The ability to successfully scale is going to blow up blockchain’s popularity and accelerate its widespread use by both individuals and businesses looking to adopt the tech. Until this happens, blockchain’s growth and adoption will most likely, be limited.

Unfortunately, we’re not likely to see this happen soon because businesses are reluctant to adopt the tech for some of their business. And massive adoption is only likely through the frequent use of its products on a massive scale.

Businesses need to be willing to give the tech a try before this can happen. We can only wait to see what happens in the near future as this is resolved.

Cryptocurrency Security Vulnerabilities

Another factor that could be affecting the tech and the popularity of cryptos as a whole, is the security of cryptos and blockchain.

Blockchain itself is quite secure, the only challenge lies in the security of cryptos. For instance, over $1 billion in cryptos were stolen between January and May this year by hackers and cyber criminals.

Even though the bigger part of the stolen cryptos was that of the token Monero (XMR), the reality is other cryptos were also stolen.
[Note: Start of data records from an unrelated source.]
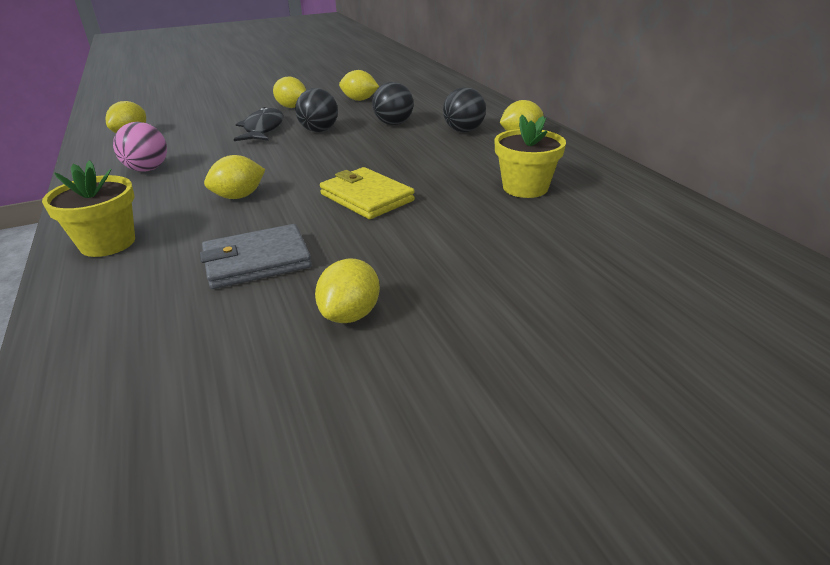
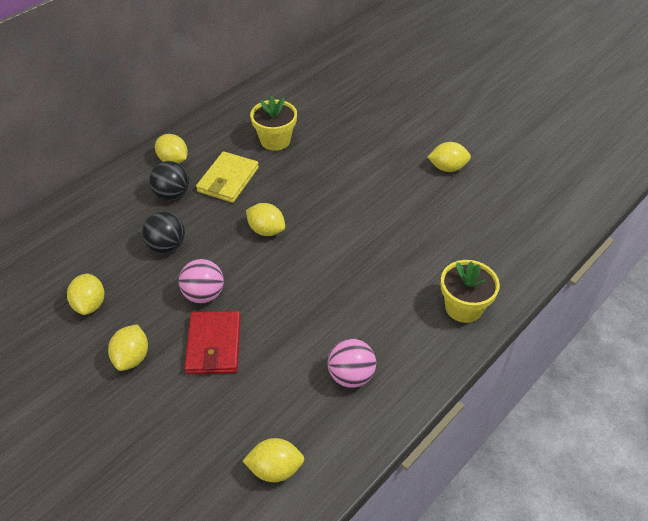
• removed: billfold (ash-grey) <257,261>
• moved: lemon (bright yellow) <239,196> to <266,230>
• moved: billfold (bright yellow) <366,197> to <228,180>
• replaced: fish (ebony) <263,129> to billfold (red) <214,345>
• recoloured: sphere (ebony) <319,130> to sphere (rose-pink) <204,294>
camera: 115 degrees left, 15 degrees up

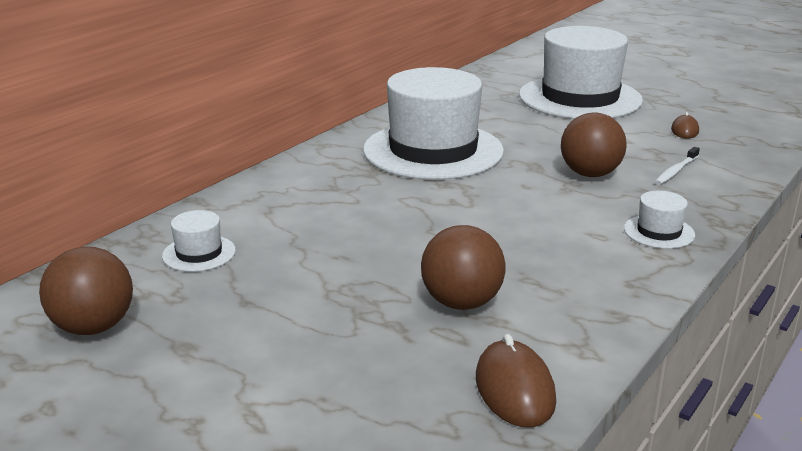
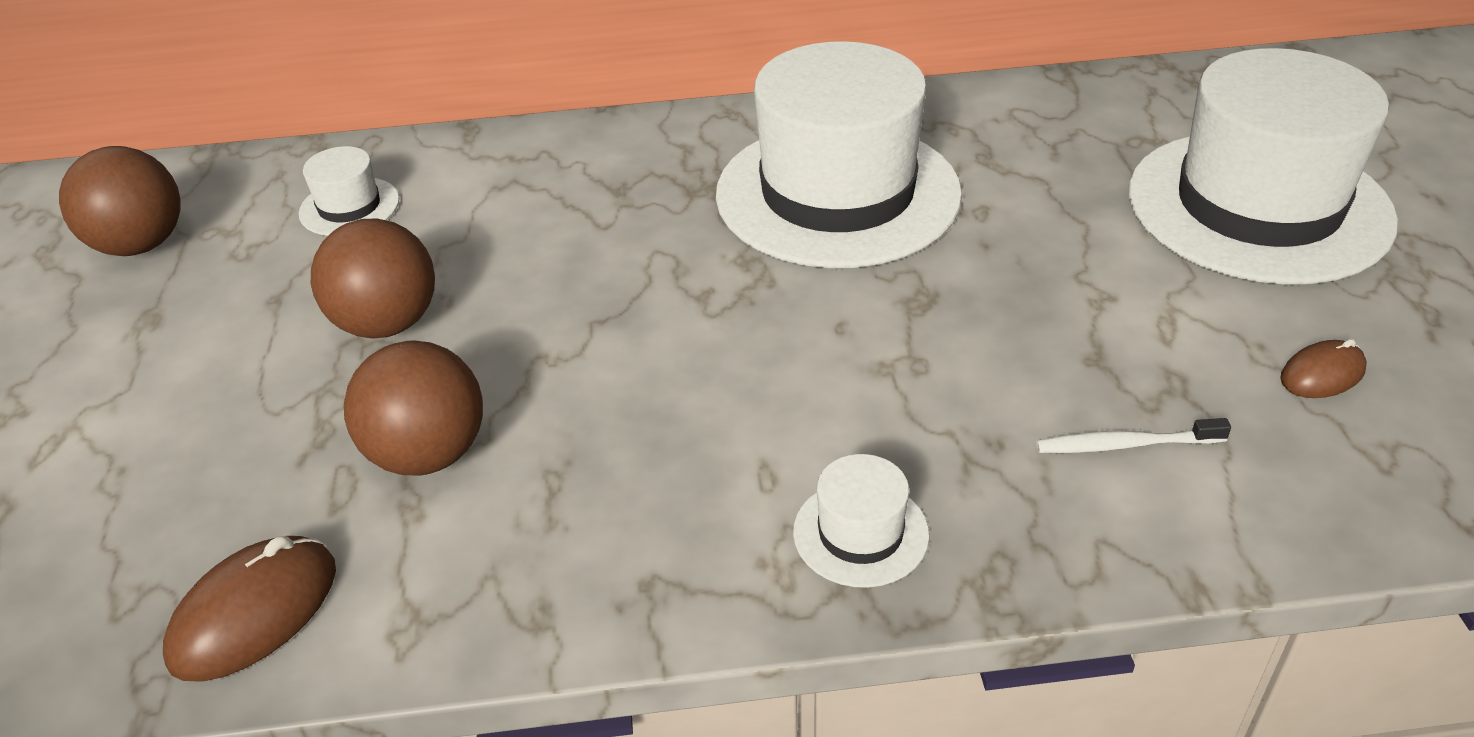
• moved: sphere (brown) <590,174> to <387,323>
camera: 50 degrees right, 15 degrees up

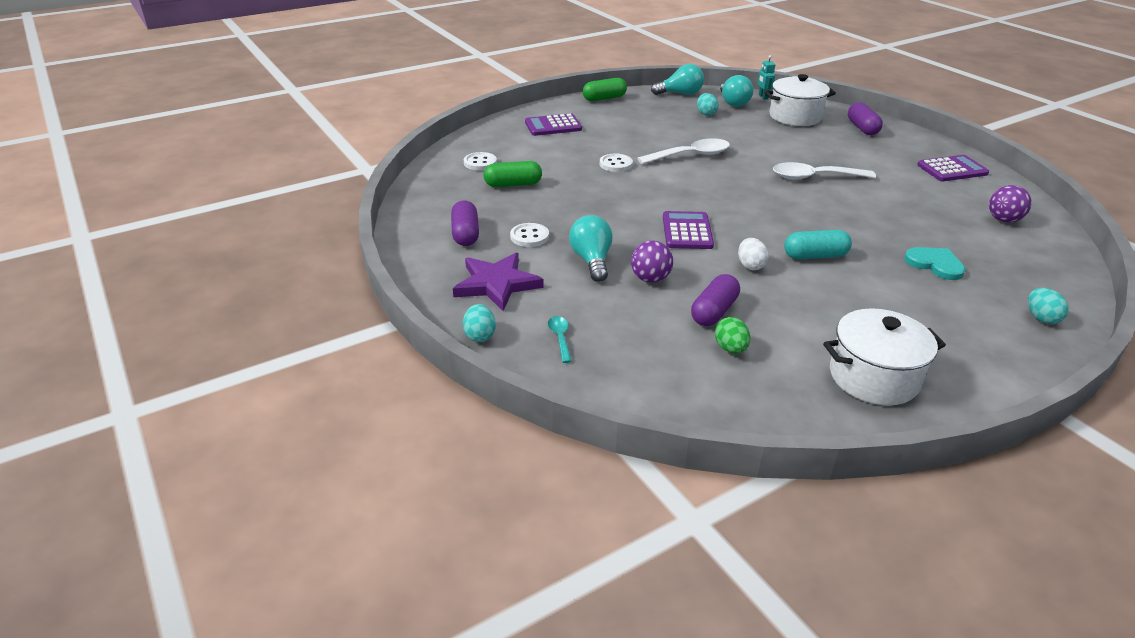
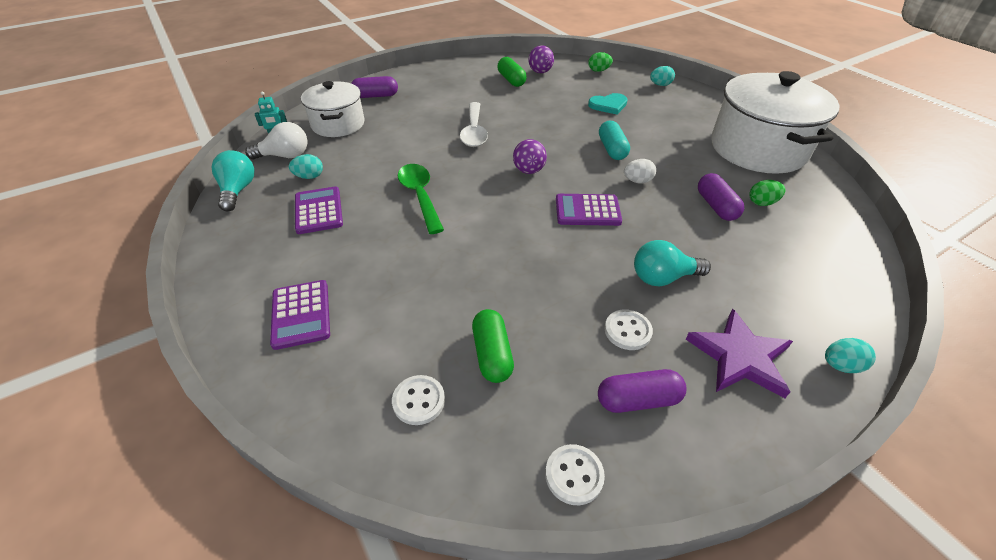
• removed: tablespoon (aqua) <560,338>
• added: egg (leaf-green) <598,71>
• moved: capsule (leaf-green) <604,98> to <511,80>
• moved: sewing button (white) <615,164> to <574,475>
• moved: sphere (purple) <650,279> to <529,171>
• moved: pocket calculator (purple) <952,169> to <318,211>
• recoloured: tablespoon (white) <690,155> to tablespoon (leaf-green) <420,196>
• recoloured: light bulb (aqua) <733,103> to light bulb (white) <285,156>
• turned: capsule (purple) <714,312> = <716,206> 45 degrees clockwise
• turned: heart shape (aqua) <935,264> = <608,105> 150 degrees counterclockwise
• resized: stockpot (white) <873,377> = <758,148> x1.66
camera: 90 degrees left, 10 degrees up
The sheer volume of those stolen is enough to make people wary of investing in an asset category that the founders can’t even be bothered to properly secure them.

Worse still, the stolen cryptos are hard or almost impossible to trace and recover because not only is Monero a privacy based cryptocurrency, it’s also very hard to trace where the funds went to.

Sure, you may be able to see the originating and destination wallet addresses, but many of these don’t have any verifiable identity behind them. And even if they did, there’s no central database where you can compare the data.

Also, the SEC’s repeated warnings about their inability to help recover any lost cryptos doesn’t engender much trust in cryptos.

Bottom line, crypto security is not yet bulletproof, although many cryptocurrency founders are doing a great job of bolstering the security of their individual tokens and projects.

Tech Adoption Problems

Let’s be honest, unless you’re comfortable or well versed in cryptocurrency and blockchain, chances are that the sector and its many terms sound like gobbledygook.

The sector and the tech itself is currently murky waters to many newbies and intending investors. This has resulted in a slower adoption of the technology; particularly crypto’s underlying technology, the blockchain.

There’s need for a massive education campaign on the viability and usefulness of the technology as well as its very many benefits. Once people understand just how it works, chances are there’ll be a more positive response to the tech, resulting in less volatility.

This will happen because people will see beyond just cryptocurrencies, thus ensuring that the technology becomes better entrenched.

Every new technology goes through a vetting phase when the big money corporations determine if it’s worth the investment or not. Cryptos and its underlying technology is in that phase now.

The good news is that it’s gradually gaining momentum and enjoying a slow but steady growth. In the nearest future, we’re likely to see even more widespread adoption of the technology.

Too Many Cryptocurrencies

And many of them don’t even have proven concepts. This combined with the rising number of ICOs makes it look like the market isn’t a serious one. As a result, there’s little or no investor confidence in the industry.

There’s no vetting or validation process for many of these cryptos. Unlike the stock exchange where shares are issued after a company is established and proven itself worthy, ICOs and cryptos are not.

This has resulted in the rising spate of scam coins strictly designed to fleece people of their hard earned monies. Many of these coins haven’t grown beyond the idea phase.

Once there’s a way to vet all new coins and an industry standard of sorts established, more investors will be interested in investing. Until then, all intending investors have to do their due diligence.